Insurance industry must improve whole claims process

Insurers and advisers need to work harder to improve the claims process for policyholders, the life office relationship director for Lifesearch has claimed.

Speaking to FTAdviser, Emma Thomson said the industry needed to do more to “a lot better in terms of promoting what we do as an industry to help thousands of consumers in paying out money to them when tragedy strikes”.

Ms Thomson said not only do people not know the options “open to them” but also that clear claims statistics were important for the end consumer and advisers.

She said: “There are some anomalies between insurance companies and this may affect the data slightly.

“However I believe overall our payout rates are high and even if the methodologies were changed, we would still have very positive statistics to publicise to consumers and intermediaries.

“That said, the Protection Distributor Group, of which Lifesearch is a member, is currently undertaking a survey to establish between insurers where those anomalies may lie.

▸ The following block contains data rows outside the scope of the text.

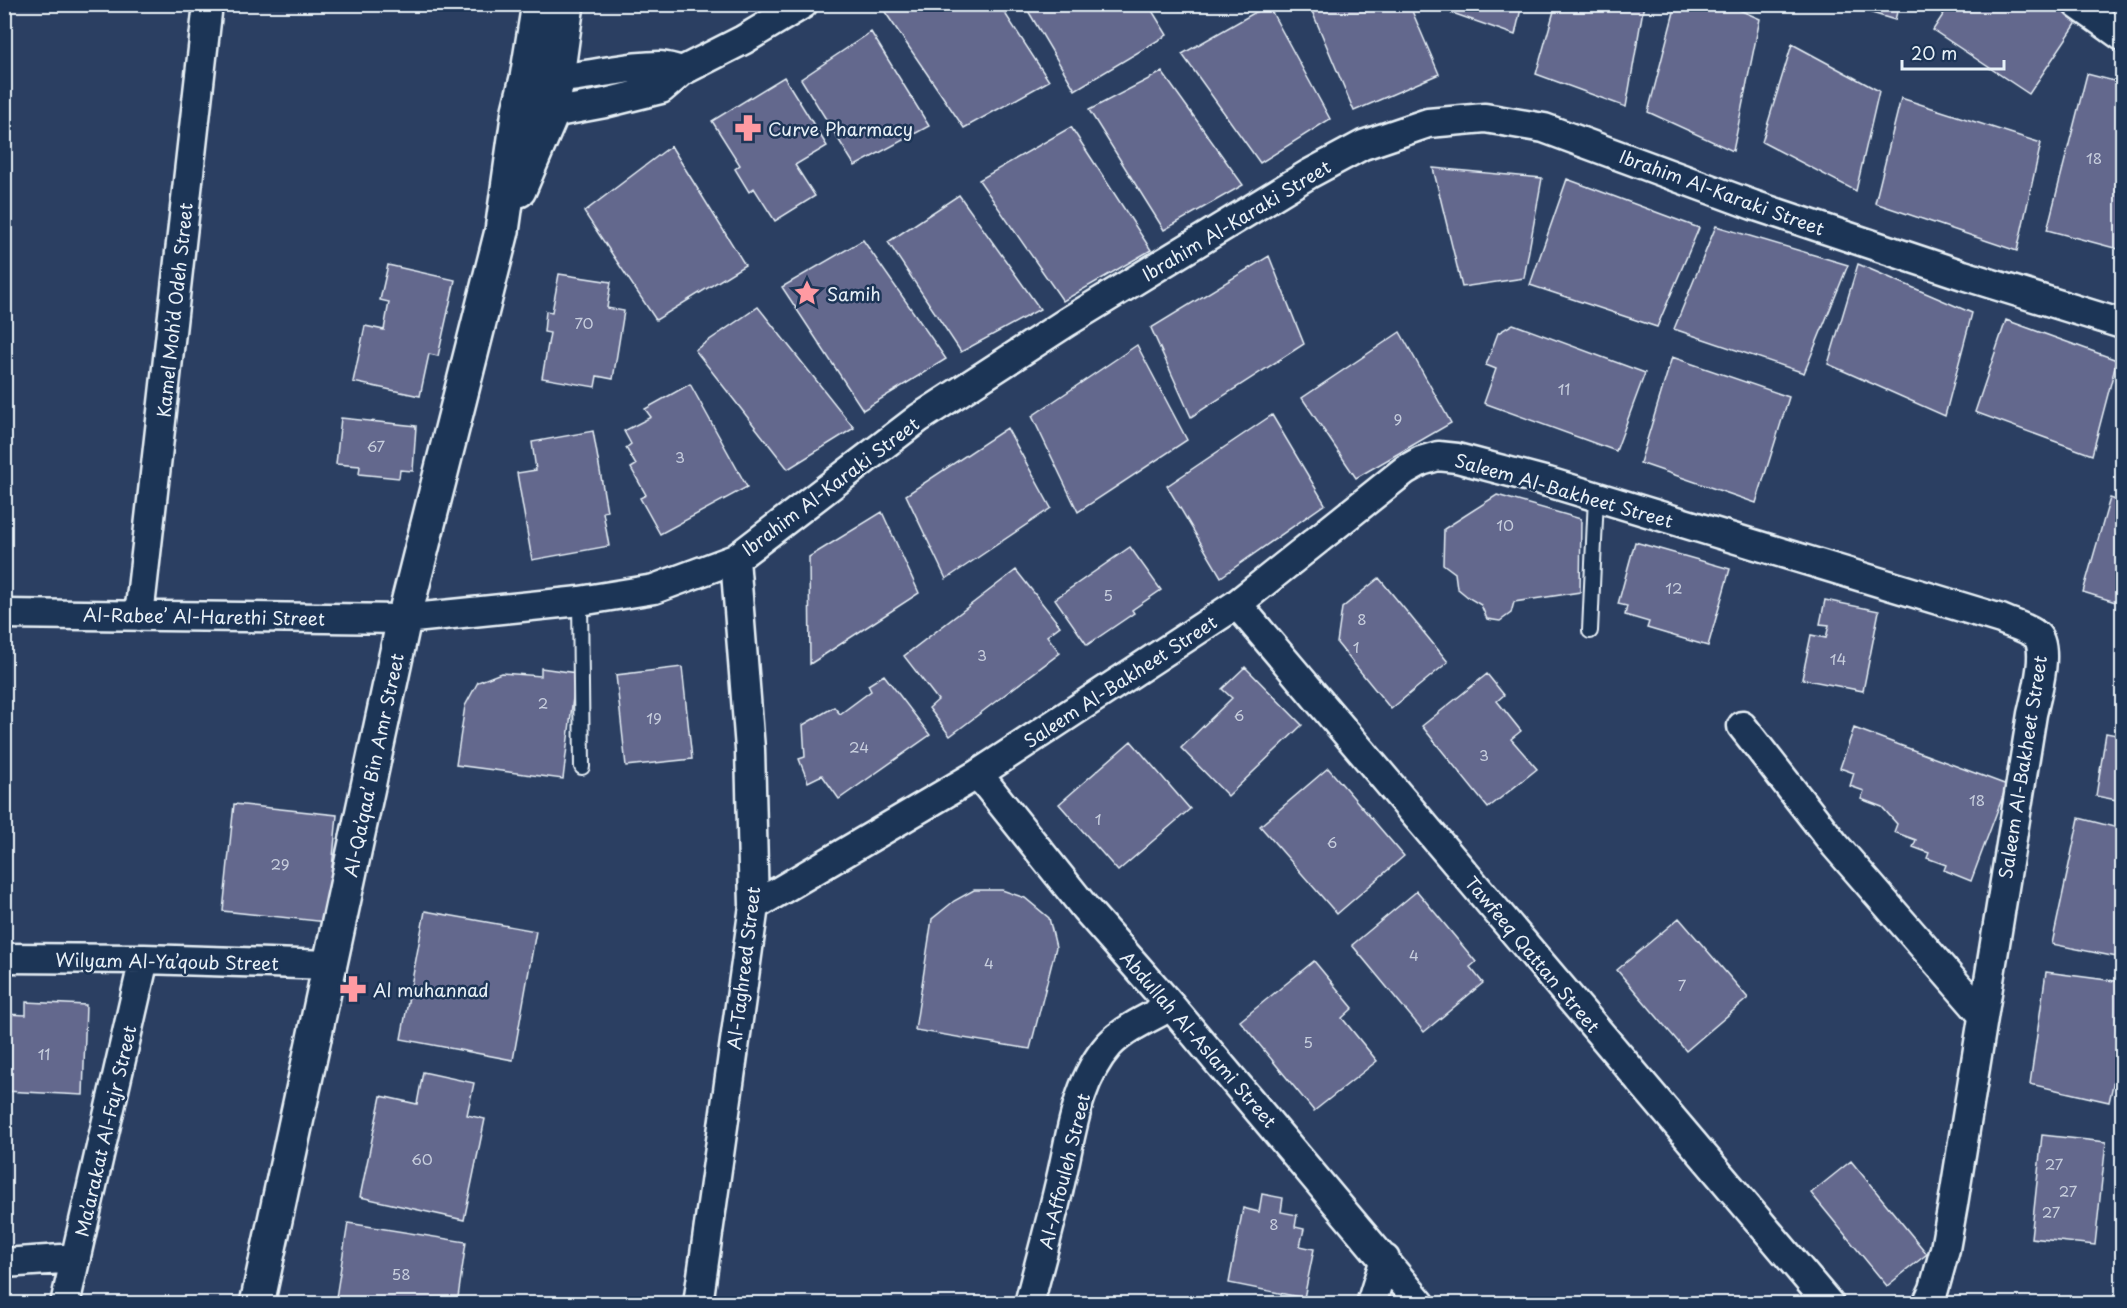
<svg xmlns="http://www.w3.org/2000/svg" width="2127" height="1308" viewBox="0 0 2127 1308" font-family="'Playpen Sans',sans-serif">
  <rect width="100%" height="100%" fill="#2b3f62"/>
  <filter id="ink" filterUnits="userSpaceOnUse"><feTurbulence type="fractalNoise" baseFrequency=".0167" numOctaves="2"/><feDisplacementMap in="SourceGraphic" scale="12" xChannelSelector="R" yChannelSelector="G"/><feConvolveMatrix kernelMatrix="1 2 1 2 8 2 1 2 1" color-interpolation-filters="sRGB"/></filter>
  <g filter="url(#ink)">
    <!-- building -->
    <path fill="#64678d" stroke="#e8f1f8" stroke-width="1.5" d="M883,4h116l50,77 -85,47 -83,-122z
      M1024,4h124l19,31 -92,55z
      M1176,4h15l-11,6z
      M1309,4h100l30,70 -85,37z
      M1442,4h80l-7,31 -74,-26z
      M1556,4h88l-18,103 -90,-33z
      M1676,4h50l34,15 -27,132 -85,-39z
      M1842,4h57l-4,16z
      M1950,4h109l21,14 -51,76 -96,-64z
      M1268,5l62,114 -70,44 -78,-109z
      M871,32l58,94 -74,40 -54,-87z
      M1792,44l87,47 -23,100 -94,-49z
      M1162,72l81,113 -79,45 -75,-120z
      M2087,74l35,9v167l-75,-20z
      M784,77l43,69 -32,19 20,31 -40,25 -21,-33 -5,4 -14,-23 5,-4 -28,-44z
      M1901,98l140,45 -24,108 -142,-48z
      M1071,127l80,123 -88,51 -84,-121z
      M671,146l74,119 -89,55 -72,-108z
      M1433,168l109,10 -18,100 -62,9z
      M1567,179l132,49 -42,99 -127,-42z
      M959,195l81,114 -79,43 -73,-110z
      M1716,226l132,39 -44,108 -130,-44z
      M863,240l83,119 -83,51 -81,-123z
      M1269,256l35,88 -113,73 -40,-89z
      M1858,264l114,49 -27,103 -117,-52z
      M388,265l67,15 -17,76 -9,-2 -9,42 -67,-14 12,-56 19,4 5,-28 -9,-2z
      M559,274l52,8 -4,26 17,3 -11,68 -16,-3 -2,11 -53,-9 8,-45 -6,-1 2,-21 6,1z
      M758,307l96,121 -66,41 -93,-119z
      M2006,320l111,40 -25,95 -117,-43z
      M1513,324l132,49 -29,78 -132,-48 12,-34 -10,-4 12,-32z
      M1400,332l51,91 -95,55 -54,-80z
      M1137,345l50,95 -109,72 -46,-96z
      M1672,357l117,40 -33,106 -116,-40z
      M690,384l57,103 -87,47 -20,-36 6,-3 -15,-27 5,-3 -10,-17 5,-4 -7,-13 27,-14 -6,-8z
      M1272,415l53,89 -104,73 -54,-91z
      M341,418l75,8 -3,45 -13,-1 -1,8 -40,-4 1,-8 -24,-2z
      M1007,428l44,80 -105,71 -40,-84z
      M593,431l14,80 -4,1 6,34 -77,14 -15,-87 19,-3 -4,-28z
      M1497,495l84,24 -1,73 -66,10 -3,11 -11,8 -13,-2 -6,-14 -12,-7 -12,-10 -2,-15 -12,-9 1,-35z
      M2110,498l12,4v102l-39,-12z
      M882,512l37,81 -109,71 -1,-107z
      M1635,542l95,27 -22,77 -61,-18 2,-6 -24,-7 2,-9 -9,-2z
      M1130,547l31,43 -29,20 2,3 -47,32 -32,-46z
      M1016,570l44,56 -13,10 13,17 -110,83 -21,-28 9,-8 -34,-44z
      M1379,578l69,84 -57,47 -54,-66 5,-35z
      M1825,600l54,11 -16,80 -61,-12 9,-44 15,3 3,-13 -9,-1z
      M682,667l10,92 -66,7 -10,-91z
      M1245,667l57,58 -74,71 -47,-48 51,-50 -10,-9z
      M541,668l35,5 -13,106 -107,-14 9,-59 13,-24 23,-9 40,3z
      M1487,674l17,21 -7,6 24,30 -10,8 26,30 -49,39 -66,-82z
      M884,675l46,60 -91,64 -17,-24 -14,7 -9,-23 6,-2 -2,-32 31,-18 6,7 31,-23 -3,-6z
      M1854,728l153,57 -36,96 -27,-11 2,-5 -19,-7 2,-5 -16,-6 3,-7 -22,-8 3,-8 -15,-17 -21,-8 3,-8 -14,-5 4,-13 -14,-5z
      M2106,733l16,3v65l-26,-5z
      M1131,741l59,68 -72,62 -59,-67z
      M1328,768l76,88 -67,58 -77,-88z
      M234,804l103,11 -10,107 -104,-11z
      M2079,818l43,11v129l-70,-14z
      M974,890h28l23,8 24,20 7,29 -26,102 -115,-19 17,-111 22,-18z
      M1417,891l59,71 -6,5 13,16 -59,49 -72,-87z
      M425,911l111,20 -23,129 -112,-21z
      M1679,918l69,80 -62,53 -69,-81z
      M1314,961l39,47 -11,10 35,43 -63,50 -74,-90z
      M2046,972l76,10v63l-13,57 -79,-18z
      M26,1002l60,3 -3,90 -79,-4v-77l22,1z
      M423,1072l51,11 -7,32 18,4 -21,101 -104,-23 21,-101 36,8z
      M2042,1135l64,7 -11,103 -64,-7z
      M1851,1161l76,93 -40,32 -76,-93z
      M1262,1194l21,4 -2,14 16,3 -2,12 9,2 -4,17 14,3 -10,49 -75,-15 14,-75 16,4z
      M348,1223l118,19 -9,62h-122z"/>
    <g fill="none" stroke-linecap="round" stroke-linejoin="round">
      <defs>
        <path id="service" d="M580,601l2,166
          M1590,631l6,-134"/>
        <path id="minor" d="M2077,4l45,32
          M536,78c41,3 81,-12 123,-12 7,0 15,3 23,5
          M532,111l20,2 53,-10 56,-14 21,-18 61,-31 60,-36
          M1237,604l592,700
          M4,614l400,5 176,-18 74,-12 81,-30 184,-141 148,-96 242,-148 54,-29 65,-22 57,-5 59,10 209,77 210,70 159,49
          M139,616l69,-612
          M1742,726l93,119 147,169
          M978,774l107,134 86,98 250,298
          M754,906l224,-132 259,-170 168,-134 16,-9 17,-5 19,2 91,24 453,137c11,5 26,9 35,16 14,12 0,62 -4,79l-79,490 -8,45 -11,40 -7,15
          M4,958l140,1 186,6
          M4,1263l72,-5
          M65,1304l79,-345
          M698,1304l56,-398 -4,-157 -15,-190
          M1029,1304c10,-39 21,-78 30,-117 12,-47 16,-104 50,-142 16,-17 42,-28 62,-39
          M1371,1304l14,-45"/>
        <path id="tertiary" d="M519,190l33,-77 15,-109
          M257,1304l147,-685 98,-388 17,-121 8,-32 12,-74"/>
      </defs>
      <!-- service casing -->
      <use href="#service" stroke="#e8f1f8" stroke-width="18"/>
      <!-- minor casing -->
      <use href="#minor" stroke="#e8f1f8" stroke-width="33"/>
      <!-- tertiary casing -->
      <use href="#tertiary" stroke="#e8f1f8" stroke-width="38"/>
      <!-- service -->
      <use href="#service" stroke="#1d3557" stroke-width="14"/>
      <!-- minor -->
      <use href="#minor" stroke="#1d3557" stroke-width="28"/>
      <!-- tertiary -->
      <use href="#tertiary" stroke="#1d3557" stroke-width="33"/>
    </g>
  </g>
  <!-- icons -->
  <defs>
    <symbol id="pharmacy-bare" viewBox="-9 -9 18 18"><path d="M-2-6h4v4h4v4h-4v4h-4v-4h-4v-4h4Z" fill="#ff9aa2" stroke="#1d3557" stroke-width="2.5" paint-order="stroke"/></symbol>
    <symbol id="sight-bare" viewBox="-9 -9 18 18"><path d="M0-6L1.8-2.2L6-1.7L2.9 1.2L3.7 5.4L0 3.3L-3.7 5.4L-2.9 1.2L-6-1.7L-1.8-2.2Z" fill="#ff9aa2" stroke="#1d3557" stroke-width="2.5" paint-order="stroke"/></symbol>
  </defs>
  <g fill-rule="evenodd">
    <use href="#pharmacy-bare" x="729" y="109" width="38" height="38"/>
    <use href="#sight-bare" x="788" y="274" width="38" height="38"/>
    <use href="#pharmacy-bare" x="334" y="970" width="38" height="38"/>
  </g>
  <g text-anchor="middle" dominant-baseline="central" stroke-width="5" stroke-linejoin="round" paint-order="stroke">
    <!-- number labels -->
    <g font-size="15" fill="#c7cedd">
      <text x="2094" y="157">18</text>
      <text x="584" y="322">70</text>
      <text x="1564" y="388">11</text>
      <text x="1398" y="418">9</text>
      <text x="376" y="445">67</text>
      <text x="680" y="456">3</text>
      <text x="1505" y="524">10</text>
      <text x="1674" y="587">12</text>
      <text x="1108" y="594">5</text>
      <text x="1362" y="618">8</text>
      <text x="1356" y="646">1</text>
      <text x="982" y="654">3</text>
      <text x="1838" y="658">14</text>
      <text x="543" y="702">2</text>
      <text x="1239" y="714">6</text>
      <text x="654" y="717">19</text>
      <text x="859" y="746">24</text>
      <text x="1484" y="754">3</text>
      <text x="1977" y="799">18</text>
      <text x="1098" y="818">1</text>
      <text x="1332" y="841">6</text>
      <text x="280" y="863">29</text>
      <text x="1414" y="954">4</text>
      <text x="989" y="962">4</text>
      <text x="1682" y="984">7</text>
      <text x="1308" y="1041">5</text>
      <text x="44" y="1053">11</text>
      <text x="422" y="1158">60</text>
      <text x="2054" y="1163">27</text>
      <text x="2068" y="1190">27</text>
      <text x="2051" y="1211">27</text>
      <text x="1274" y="1223">8</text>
      <text x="401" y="1273">58</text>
    </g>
    <!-- poi labels -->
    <g font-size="18" fill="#e8f1f8" stroke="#1d3557" text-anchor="start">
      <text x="768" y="128">Curve Pharmacy</text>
      <text x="827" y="293">Samih</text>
      <text x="373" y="989">Al muhannad</text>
    </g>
    <!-- street labels -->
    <g font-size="18" fill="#e8f1f8" stroke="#1d3557">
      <text transform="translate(1722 192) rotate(20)">Ibrahim Al-Karaki Street</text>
      <text transform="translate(1236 220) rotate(-31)">Ibrahim Al-Karaki Street</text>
      <text transform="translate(174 310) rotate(-84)">Kamel Moh’d Odeh Street</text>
      <text transform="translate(830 486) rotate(-37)">Ibrahim Al-Karaki Street</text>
      <text transform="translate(1564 490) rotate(16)">Saleem Al-Bakheet Street</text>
      <text transform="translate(204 616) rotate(1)">Al-Rabee’ Al-Harethi Street</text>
      <text transform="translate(1120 681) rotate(-33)">Saleem Al-Bakheet Street</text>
      <text transform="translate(373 765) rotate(-78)">Al-Qa’qaa’ Bin Amr Street</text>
      <text transform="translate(2022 767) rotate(-81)">Saleem Al-Bakheet Street</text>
      <text transform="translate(1533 954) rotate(50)">Tawfeeq Qattan Street</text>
      <text transform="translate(167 961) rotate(1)">Wilyam Al-Ya’qoub Street</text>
      <text transform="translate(743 968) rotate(-83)">Al-Taghreed Street</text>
      <text transform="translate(1199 1039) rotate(49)">Abdullah Al-Aslami Street</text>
      <text transform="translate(105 1131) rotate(-77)">Ma’arakat Al-Fajr Street</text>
      <text transform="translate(1064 1171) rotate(-76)">Al-Affouleh Street</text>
    </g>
  </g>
  <!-- margin -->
  <rect width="2127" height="1308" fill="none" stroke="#1d3557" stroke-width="24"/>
  <rect x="12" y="12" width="2103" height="1284" fill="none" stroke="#e8f1f8" stroke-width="2" filter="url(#ink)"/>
  <!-- scale -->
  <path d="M1902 60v9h102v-9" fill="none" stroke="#e8f1f8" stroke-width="3"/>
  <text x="1911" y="60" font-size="18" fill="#e8f1f8" stroke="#1d3557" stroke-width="4.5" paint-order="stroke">20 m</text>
</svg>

“The key thing about data, though, is that it’s not just the full picture. We need to do far better in explaining the impact a claim has on claimants, the reasons for the claim and the experience that consumers have once they have to make a claim. The extra services that claims team can provide are really important.”

“It’s the big picture we need to be focusing on in order to gain consumer trust.”

Earlier this year, FTAdviser reported the Association of British Insurers had changed the way in which it reports on income protection claims, a move hailed by advisers and providers as a step in the right direction towards greater clarity.

In a statement, the trade body stated: “We have decided to change how we measure the percentage of claims paid for individual income protection products, so  this now reflects only new claims received during the year that were paid and declined.”

At the time, Andy Milburn, director of proposition and marketing for Holloway Friendly, called the changed basis for IP claims statistics “excellent news” and the “morally correct thing to do”.

He said: “The ABI and protection people involved in this decision have done a good job, but there is still much work to be done on our industries approach to claims and what we do for claimants.”

As a result, FTAdviser reported that several large insurers, including Aviva and Vitality, were pledging to follow the new ABI claims reporting method for 2016-2017 claims statistics.

This change followed a string of calls from various advisers and providers this year, including Holloway Friendly, to not only bring about a greater standardisation over how claims statistics were reported, but also ways to improve service levels and turnaround times for the end client when making a claim.

In April, Andrew Ward, head of protection of advice for Roxburgh, told FTAdviser: “When a policy is underwritten, it is rare that providers will step away from the guidelines and take a human approach to helping someone get cover.

” A claim can be slightly more rigid in terms of meeting certain criteria and getting the claimant to supply certain information.

“I’ve not seen any provider step outside the box and show the client they are trying to make it easier to claim, even if that is the ethos of the provider.”

Ms Thomson also told FTAdviser it was important for the industry to work harder to improve technology to reach more potential customers – particularly millennials.

“The days of door-to-door sales people going round to sell insurance are long gone. We have to adapt to today’s consumers, especially trying to get younger people into the mindset of buying insurance”, she said.

Ms Thomson added “They will be using their mobiles and apps, so it is important we design easy processes for them and perhaps go further and design apps they can use on their phones to buy insurance more quickly, as some countries do.”

This built on a point made earlier in June by Legal & General’s Mark Holweger, who warned that millennials were in severe financial risk by not taking out much-needed protection.

Overall, Ms Thomson was adamant the industry is moving in the right direction, not just in terms of improving technology and the claims experience, but also in service levels overall to the end consumer.